**Aim of the exercise:** Each line below should be written out exactly, with none skipped.

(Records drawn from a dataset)
■ ■ ■ ■
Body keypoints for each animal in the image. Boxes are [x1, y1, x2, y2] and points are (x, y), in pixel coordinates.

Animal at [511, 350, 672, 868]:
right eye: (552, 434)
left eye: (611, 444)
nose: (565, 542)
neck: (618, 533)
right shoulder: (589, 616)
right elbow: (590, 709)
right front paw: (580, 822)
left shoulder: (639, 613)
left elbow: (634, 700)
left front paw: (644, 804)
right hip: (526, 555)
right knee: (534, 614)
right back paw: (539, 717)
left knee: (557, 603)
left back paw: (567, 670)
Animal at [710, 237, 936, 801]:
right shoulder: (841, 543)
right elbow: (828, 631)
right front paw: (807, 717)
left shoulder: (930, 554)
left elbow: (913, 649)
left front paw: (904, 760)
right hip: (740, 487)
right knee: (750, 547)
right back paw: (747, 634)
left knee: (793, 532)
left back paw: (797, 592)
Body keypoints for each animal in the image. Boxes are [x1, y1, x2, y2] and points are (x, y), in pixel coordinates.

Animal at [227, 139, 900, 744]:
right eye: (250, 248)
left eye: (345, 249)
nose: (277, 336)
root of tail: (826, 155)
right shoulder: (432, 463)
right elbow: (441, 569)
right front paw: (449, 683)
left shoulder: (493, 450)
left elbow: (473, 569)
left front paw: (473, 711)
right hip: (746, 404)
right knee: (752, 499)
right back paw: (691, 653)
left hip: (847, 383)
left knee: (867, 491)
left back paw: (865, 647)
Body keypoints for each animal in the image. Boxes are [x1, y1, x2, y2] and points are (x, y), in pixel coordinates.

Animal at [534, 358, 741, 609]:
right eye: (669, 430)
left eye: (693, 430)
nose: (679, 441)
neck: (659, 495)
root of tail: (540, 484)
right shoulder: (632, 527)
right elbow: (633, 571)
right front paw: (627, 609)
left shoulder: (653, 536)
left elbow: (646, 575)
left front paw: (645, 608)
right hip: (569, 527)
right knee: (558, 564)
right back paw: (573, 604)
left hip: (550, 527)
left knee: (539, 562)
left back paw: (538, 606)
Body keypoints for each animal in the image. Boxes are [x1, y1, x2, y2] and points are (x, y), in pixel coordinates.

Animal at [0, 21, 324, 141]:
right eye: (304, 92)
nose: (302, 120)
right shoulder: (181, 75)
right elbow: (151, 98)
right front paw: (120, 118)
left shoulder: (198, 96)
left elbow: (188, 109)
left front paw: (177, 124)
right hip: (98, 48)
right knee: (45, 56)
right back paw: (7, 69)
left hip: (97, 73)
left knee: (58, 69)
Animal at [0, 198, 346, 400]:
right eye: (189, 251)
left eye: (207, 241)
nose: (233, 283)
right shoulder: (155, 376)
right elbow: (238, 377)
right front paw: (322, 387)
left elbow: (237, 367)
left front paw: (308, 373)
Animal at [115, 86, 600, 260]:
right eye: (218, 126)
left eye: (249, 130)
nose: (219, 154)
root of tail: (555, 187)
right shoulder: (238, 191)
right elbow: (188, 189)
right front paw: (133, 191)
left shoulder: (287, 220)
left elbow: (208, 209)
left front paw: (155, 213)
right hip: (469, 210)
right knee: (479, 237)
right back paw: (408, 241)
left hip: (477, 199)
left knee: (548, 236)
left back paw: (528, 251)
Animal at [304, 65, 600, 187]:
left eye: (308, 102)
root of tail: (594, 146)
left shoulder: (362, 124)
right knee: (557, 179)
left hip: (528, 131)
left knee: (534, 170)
■ ■ ■ ■
**Response for this exercise:**
Body keypoints for each animal in the image. Boxes are [x1, y1, x2, y2] and points are (x, y), in pixel coordinates.

Animal at [511, 350, 672, 868]:
right eye: (552, 434)
left eye: (611, 444)
nose: (565, 542)
neck: (618, 533)
right shoulder: (589, 616)
right elbow: (590, 709)
right front paw: (580, 822)
left shoulder: (639, 613)
left elbow: (634, 700)
left front paw: (644, 804)
right hip: (526, 555)
right knee: (534, 614)
right back paw: (539, 717)
left knee: (557, 603)
left back paw: (567, 670)
Animal at [710, 237, 936, 801]:
right shoulder: (841, 543)
right elbow: (828, 631)
right front paw: (807, 717)
left shoulder: (930, 554)
left elbow: (913, 649)
left front paw: (904, 760)
right hip: (740, 487)
right knee: (750, 547)
right back paw: (747, 634)
left knee: (793, 532)
left back paw: (797, 592)
Body keypoints for each animal in the image. Boxes are [x1, y1, x2, y2] and points are (x, y), in pixel coordinates.

Animal at [227, 139, 900, 744]:
right eye: (250, 248)
left eye: (345, 249)
nose: (277, 336)
root of tail: (826, 155)
right shoulder: (432, 463)
right elbow: (441, 569)
right front paw: (449, 683)
left shoulder: (493, 450)
left elbow: (473, 569)
left front paw: (473, 711)
right hip: (746, 404)
right knee: (752, 499)
right back paw: (691, 653)
left hip: (847, 383)
left knee: (867, 491)
left back paw: (865, 647)
Body keypoints for each animal in the image. Boxes are [x1, y1, x2, y2] and points are (x, y), in pixel coordinates.

Animal at [534, 358, 741, 609]:
right eye: (669, 430)
left eye: (693, 430)
nose: (679, 441)
neck: (659, 495)
root of tail: (540, 484)
right shoulder: (632, 527)
right elbow: (633, 571)
right front paw: (627, 609)
left shoulder: (653, 536)
left elbow: (646, 575)
left front paw: (645, 608)
right hip: (569, 527)
right knee: (558, 564)
right back paw: (573, 604)
left hip: (550, 527)
left knee: (539, 562)
left back paw: (538, 606)
Body keypoints for each animal in the image. Boxes are [x1, y1, x2, y2] and points are (x, y), in pixel coordinates.

Animal at [0, 21, 324, 141]:
right eye: (304, 92)
nose: (302, 120)
right shoulder: (181, 75)
right elbow: (151, 98)
right front paw: (120, 118)
left shoulder: (198, 96)
left elbow: (188, 109)
left front paw: (177, 124)
right hip: (98, 48)
right knee: (45, 56)
right back paw: (7, 69)
left hip: (97, 73)
left knee: (58, 69)
Animal at [0, 198, 346, 400]:
right eye: (189, 251)
left eye: (207, 241)
nose: (233, 283)
right shoulder: (155, 376)
right elbow: (238, 377)
right front paw: (322, 387)
left elbow: (237, 367)
left front paw: (308, 373)
Animal at [115, 86, 600, 260]:
right eye: (218, 126)
left eye: (249, 130)
nose: (219, 154)
root of tail: (555, 187)
right shoulder: (238, 191)
right elbow: (188, 189)
right front paw: (133, 191)
left shoulder: (287, 220)
left elbow: (208, 209)
left front paw: (155, 213)
right hip: (469, 210)
right knee: (479, 237)
right back paw: (408, 241)
left hip: (477, 199)
left knee: (548, 236)
left back paw: (528, 251)
Animal at [304, 65, 600, 187]:
left eye: (308, 102)
root of tail: (594, 146)
left shoulder: (362, 124)
right knee: (557, 179)
left hip: (528, 131)
left knee: (534, 170)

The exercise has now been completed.